**INPUT**
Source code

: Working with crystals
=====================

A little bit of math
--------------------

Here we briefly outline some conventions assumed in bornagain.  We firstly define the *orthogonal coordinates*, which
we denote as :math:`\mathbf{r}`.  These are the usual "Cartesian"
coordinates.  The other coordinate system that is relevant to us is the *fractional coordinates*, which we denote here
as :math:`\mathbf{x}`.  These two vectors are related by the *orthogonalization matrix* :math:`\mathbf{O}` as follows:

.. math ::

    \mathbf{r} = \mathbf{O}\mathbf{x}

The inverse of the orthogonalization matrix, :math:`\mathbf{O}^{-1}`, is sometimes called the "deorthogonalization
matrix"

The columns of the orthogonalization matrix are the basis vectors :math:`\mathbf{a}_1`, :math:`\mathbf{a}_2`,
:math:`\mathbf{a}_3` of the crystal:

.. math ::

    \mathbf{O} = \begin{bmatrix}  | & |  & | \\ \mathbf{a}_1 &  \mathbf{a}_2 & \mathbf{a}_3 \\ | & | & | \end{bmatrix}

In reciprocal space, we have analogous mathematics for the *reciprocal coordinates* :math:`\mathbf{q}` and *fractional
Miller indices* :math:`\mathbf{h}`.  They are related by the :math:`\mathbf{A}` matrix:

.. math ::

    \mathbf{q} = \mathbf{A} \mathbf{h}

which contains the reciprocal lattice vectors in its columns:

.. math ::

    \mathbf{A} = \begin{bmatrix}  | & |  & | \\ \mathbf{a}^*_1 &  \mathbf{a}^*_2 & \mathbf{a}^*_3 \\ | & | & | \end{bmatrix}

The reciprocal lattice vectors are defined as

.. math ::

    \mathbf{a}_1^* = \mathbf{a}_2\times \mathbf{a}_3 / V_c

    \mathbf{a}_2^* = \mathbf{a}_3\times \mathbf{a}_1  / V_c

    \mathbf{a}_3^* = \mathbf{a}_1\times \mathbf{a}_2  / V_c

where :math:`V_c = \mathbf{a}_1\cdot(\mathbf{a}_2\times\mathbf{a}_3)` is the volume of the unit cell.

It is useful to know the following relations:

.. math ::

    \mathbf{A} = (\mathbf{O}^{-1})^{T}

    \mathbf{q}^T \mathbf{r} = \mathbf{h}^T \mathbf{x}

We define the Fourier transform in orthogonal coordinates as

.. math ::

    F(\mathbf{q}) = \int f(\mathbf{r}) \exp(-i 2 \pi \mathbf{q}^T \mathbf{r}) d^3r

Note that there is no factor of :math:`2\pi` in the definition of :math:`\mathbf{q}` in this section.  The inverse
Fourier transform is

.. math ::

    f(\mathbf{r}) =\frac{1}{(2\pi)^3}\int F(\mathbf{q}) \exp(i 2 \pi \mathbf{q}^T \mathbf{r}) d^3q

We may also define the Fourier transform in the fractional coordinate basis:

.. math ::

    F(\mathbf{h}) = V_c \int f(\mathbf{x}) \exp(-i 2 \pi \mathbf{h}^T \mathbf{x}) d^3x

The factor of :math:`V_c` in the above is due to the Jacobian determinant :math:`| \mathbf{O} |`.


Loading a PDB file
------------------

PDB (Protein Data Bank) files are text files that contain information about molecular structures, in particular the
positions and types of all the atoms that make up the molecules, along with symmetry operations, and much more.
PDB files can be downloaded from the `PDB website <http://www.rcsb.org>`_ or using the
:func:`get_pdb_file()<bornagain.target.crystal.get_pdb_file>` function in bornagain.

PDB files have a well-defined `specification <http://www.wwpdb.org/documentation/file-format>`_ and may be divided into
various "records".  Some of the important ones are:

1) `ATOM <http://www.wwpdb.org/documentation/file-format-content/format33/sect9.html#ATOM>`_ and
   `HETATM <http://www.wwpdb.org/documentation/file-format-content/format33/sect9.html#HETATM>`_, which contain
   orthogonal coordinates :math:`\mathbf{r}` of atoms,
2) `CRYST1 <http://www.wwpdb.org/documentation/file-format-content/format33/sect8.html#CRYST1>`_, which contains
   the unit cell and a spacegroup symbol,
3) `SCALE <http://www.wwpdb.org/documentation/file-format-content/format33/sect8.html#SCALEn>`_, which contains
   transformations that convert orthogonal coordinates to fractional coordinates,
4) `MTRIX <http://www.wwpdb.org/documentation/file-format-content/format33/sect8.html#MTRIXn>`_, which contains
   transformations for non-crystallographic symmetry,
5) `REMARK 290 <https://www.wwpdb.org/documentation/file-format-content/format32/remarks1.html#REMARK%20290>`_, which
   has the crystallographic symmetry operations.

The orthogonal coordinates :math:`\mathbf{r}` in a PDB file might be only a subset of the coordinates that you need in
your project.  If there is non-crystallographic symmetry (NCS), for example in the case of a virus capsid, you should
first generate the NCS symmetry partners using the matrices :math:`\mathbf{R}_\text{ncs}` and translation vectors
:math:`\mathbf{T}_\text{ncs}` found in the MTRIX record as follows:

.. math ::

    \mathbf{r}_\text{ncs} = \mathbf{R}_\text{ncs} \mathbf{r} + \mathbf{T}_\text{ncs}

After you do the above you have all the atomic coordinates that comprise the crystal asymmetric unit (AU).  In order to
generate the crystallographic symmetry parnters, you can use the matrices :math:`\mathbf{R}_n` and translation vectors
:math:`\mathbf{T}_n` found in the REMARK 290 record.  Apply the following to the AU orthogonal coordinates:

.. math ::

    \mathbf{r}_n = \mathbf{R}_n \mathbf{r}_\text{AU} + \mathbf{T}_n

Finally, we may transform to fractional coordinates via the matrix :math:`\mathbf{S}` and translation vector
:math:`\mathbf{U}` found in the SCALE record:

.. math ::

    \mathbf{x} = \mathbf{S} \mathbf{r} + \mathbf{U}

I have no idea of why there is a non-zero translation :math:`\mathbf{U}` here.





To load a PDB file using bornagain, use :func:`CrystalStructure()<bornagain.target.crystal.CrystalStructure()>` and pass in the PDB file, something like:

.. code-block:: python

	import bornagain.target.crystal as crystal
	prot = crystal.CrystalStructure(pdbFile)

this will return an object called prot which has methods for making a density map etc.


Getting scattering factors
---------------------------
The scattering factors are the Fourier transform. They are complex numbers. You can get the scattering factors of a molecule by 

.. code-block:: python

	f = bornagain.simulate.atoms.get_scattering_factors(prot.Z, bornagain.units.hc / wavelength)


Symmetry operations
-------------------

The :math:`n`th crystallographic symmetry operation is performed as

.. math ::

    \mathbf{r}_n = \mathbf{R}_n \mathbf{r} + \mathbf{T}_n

**REQUIRED ACTION**
Retype the whole listing, matching it exactly.

**FINAL ANSWER**
Source code

: Working with crystals
=====================

A little bit of math
--------------------

Here we briefly outline some conventions assumed in bornagain.  We firstly define the *orthogonal coordinates*, which
we denote as :math:`\mathbf{r}`.  These are the usual "Cartesian"
coordinates.  The other coordinate system that is relevant to us is the *fractional coordinates*, which we denote here
as :math:`\mathbf{x}`.  These two vectors are related by the *orthogonalization matrix* :math:`\mathbf{O}` as follows:

.. math ::

    \mathbf{r} = \mathbf{O}\mathbf{x}

The inverse of the orthogonalization matrix, :math:`\mathbf{O}^{-1}`, is sometimes called the "deorthogonalization
matrix"

The columns of the orthogonalization matrix are the basis vectors :math:`\mathbf{a}_1`, :math:`\mathbf{a}_2`,
:math:`\mathbf{a}_3` of the crystal:

.. math ::

    \mathbf{O} = \begin{bmatrix}  | & |  & | \\ \mathbf{a}_1 &  \mathbf{a}_2 & \mathbf{a}_3 \\ | & | & | \end{bmatrix}

In reciprocal space, we have analogous mathematics for the *reciprocal coordinates* :math:`\mathbf{q}` and *fractional
Miller indices* :math:`\mathbf{h}`.  They are related by the :math:`\mathbf{A}` matrix:

.. math ::

    \mathbf{q} = \mathbf{A} \mathbf{h}

which contains the reciprocal lattice vectors in its columns:

.. math ::

    \mathbf{A} = \begin{bmatrix}  | & |  & | \\ \mathbf{a}^*_1 &  \mathbf{a}^*_2 & \mathbf{a}^*_3 \\ | & | & | \end{bmatrix}

The reciprocal lattice vectors are defined as

.. math ::

    \mathbf{a}_1^* = \mathbf{a}_2\times \mathbf{a}_3 / V_c

    \mathbf{a}_2^* = \mathbf{a}_3\times \mathbf{a}_1  / V_c

    \mathbf{a}_3^* = \mathbf{a}_1\times \mathbf{a}_2  / V_c

where :math:`V_c = \mathbf{a}_1\cdot(\mathbf{a}_2\times\mathbf{a}_3)` is the volume of the unit cell.

It is useful to know the following relations:

.. math ::

    \mathbf{A} = (\mathbf{O}^{-1})^{T}

    \mathbf{q}^T \mathbf{r} = \mathbf{h}^T \mathbf{x}

We define the Fourier transform in orthogonal coordinates as

.. math ::

    F(\mathbf{q}) = \int f(\mathbf{r}) \exp(-i 2 \pi \mathbf{q}^T \mathbf{r}) d^3r

Note that there is no factor of :math:`2\pi` in the definition of :math:`\mathbf{q}` in this section.  The inverse
Fourier transform is

.. math ::

    f(\mathbf{r}) =\frac{1}{(2\pi)^3}\int F(\mathbf{q}) \exp(i 2 \pi \mathbf{q}^T \mathbf{r}) d^3q

We may also define the Fourier transform in the fractional coordinate basis:

.. math ::

    F(\mathbf{h}) = V_c \int f(\mathbf{x}) \exp(-i 2 \pi \mathbf{h}^T \mathbf{x}) d^3x

The factor of :math:`V_c` in the above is due to the Jacobian determinant :math:`| \mathbf{O} |`.


Loading a PDB file
------------------

PDB (Protein Data Bank) files are text files that contain information about molecular structures, in particular the
positions and types of all the atoms that make up the molecules, along with symmetry operations, and much more.
PDB files can be downloaded from the `PDB website <http://www.rcsb.org>`_ or using the
:func:`get_pdb_file()<bornagain.target.crystal.get_pdb_file>` function in bornagain.

PDB files have a well-defined `specification <http://www.wwpdb.org/documentation/file-format>`_ and may be divided into
various "records".  Some of the important ones are:

1) `ATOM <http://www.wwpdb.org/documentation/file-format-content/format33/sect9.html#ATOM>`_ and
   `HETATM <http://www.wwpdb.org/documentation/file-format-content/format33/sect9.html#HETATM>`_, which contain
   orthogonal coordinates :math:`\mathbf{r}` of atoms,
2) `CRYST1 <http://www.wwpdb.org/documentation/file-format-content/format33/sect8.html#CRYST1>`_, which contains
   the unit cell and a spacegroup symbol,
3) `SCALE <http://www.wwpdb.org/documentation/file-format-content/format33/sect8.html#SCALEn>`_, which contains
   transformations that convert orthogonal coordinates to fractional coordinates,
4) `MTRIX <http://www.wwpdb.org/documentation/file-format-content/format33/sect8.html#MTRIXn>`_, which contains
   transformations for non-crystallographic symmetry,
5) `REMARK 290 <https://www.wwpdb.org/documentation/file-format-content/format32/remarks1.html#REMARK%20290>`_, which
   has the crystallographic symmetry operations.

The orthogonal coordinates :math:`\mathbf{r}` in a PDB file might be only a subset of the coordinates that you need in
your project.  If there is non-crystallographic symmetry (NCS), for example in the case of a virus capsid, you should
first generate the NCS symmetry partners using the matrices :math:`\mathbf{R}_\text{ncs}` and translation vectors
:math:`\mathbf{T}_\text{ncs}` found in the MTRIX record as follows:

.. math ::

    \mathbf{r}_\text{ncs} = \mathbf{R}_\text{ncs} \mathbf{r} + \mathbf{T}_\text{ncs}

After you do the above you have all the atomic coordinates that comprise the crystal asymmetric unit (AU).  In order to
generate the crystallographic symmetry parnters, you can use the matrices :math:`\mathbf{R}_n` and translation vectors
:math:`\mathbf{T}_n` found in the REMARK 290 record.  Apply the following to the AU orthogonal coordinates:

.. math ::

    \mathbf{r}_n = \mathbf{R}_n \mathbf{r}_\text{AU} + \mathbf{T}_n

Finally, we may transform to fractional coordinates via the matrix :math:`\mathbf{S}` and translation vector
:math:`\mathbf{U}` found in the SCALE record:

.. math ::

    \mathbf{x} = \mathbf{S} \mathbf{r} + \mathbf{U}

I have no idea of why there is a non-zero translation :math:`\mathbf{U}` here.





To load a PDB file using bornagain, use :func:`CrystalStructure()<bornagain.target.crystal.CrystalStructure()>` and pass in the PDB file, something like:

.. code-block:: python

	import bornagain.target.crystal as crystal
	prot = crystal.CrystalStructure(pdbFile)

this will return an object called prot which has methods for making a density map etc.


Getting scattering factors
---------------------------
The scattering factors are the Fourier transform. They are complex numbers. You can get the scattering factors of a molecule by 

.. code-block:: python

	f = bornagain.simulate.atoms.get_scattering_factors(prot.Z, bornagain.units.hc / wavelength)


Symmetry operations
-------------------

The :math:`n`th crystallographic symmetry operation is performed as

.. math ::

    \mathbf{r}_n = \mathbf{R}_n \mathbf{r} + \mathbf{T}_n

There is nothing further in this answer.